EXERCISE = Please copy out each line of the entries in which "sich" appears.

Source data:
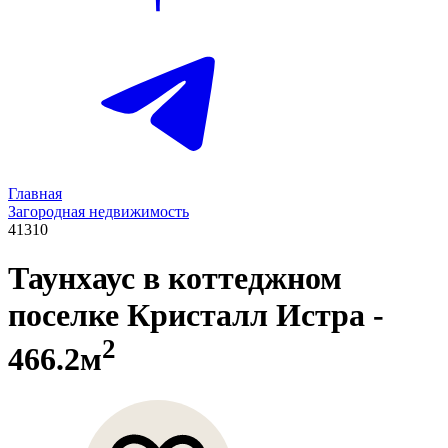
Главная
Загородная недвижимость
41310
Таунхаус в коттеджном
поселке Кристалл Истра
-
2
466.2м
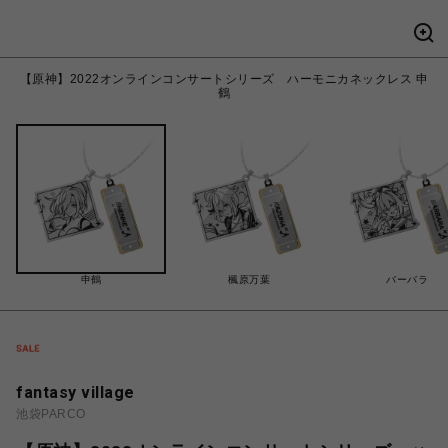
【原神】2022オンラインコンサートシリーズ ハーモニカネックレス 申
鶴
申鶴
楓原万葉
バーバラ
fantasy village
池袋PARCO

==

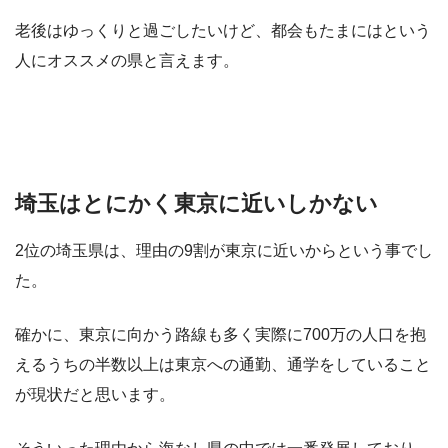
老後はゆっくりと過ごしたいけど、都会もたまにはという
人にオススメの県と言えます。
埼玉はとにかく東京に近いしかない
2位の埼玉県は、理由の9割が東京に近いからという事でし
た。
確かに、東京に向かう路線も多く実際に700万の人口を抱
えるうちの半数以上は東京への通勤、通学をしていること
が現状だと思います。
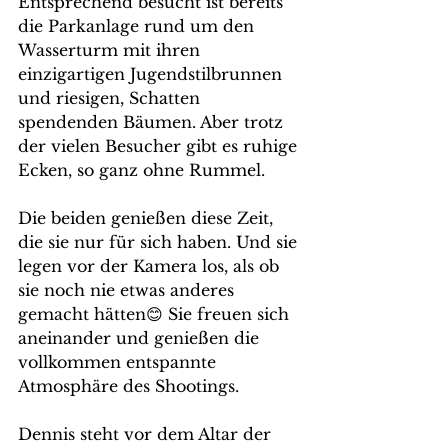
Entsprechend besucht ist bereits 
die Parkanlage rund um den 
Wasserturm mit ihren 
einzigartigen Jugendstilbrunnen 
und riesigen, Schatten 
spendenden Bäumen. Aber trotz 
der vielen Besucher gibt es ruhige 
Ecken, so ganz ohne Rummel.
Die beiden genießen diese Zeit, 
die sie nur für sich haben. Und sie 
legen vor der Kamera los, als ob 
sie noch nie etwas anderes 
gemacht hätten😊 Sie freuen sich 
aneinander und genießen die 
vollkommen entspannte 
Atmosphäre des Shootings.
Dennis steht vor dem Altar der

--

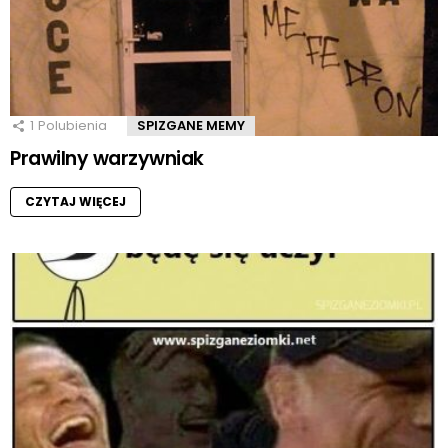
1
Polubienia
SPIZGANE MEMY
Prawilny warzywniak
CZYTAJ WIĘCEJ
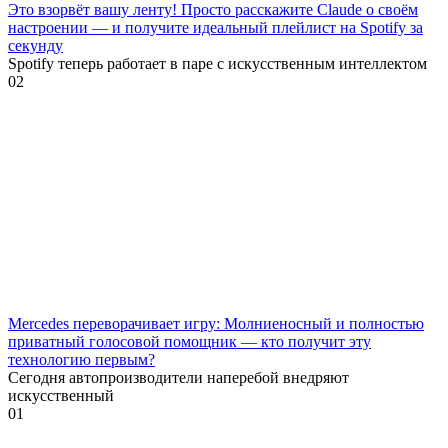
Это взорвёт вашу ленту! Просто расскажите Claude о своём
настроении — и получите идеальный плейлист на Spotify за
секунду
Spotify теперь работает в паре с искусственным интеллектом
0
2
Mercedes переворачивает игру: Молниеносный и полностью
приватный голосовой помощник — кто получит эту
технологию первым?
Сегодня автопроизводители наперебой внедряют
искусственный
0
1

RESULT OF THE EXERCISE =
die sie nur für sich haben. Und sie 
gemacht hätten😊 Sie freuen sich 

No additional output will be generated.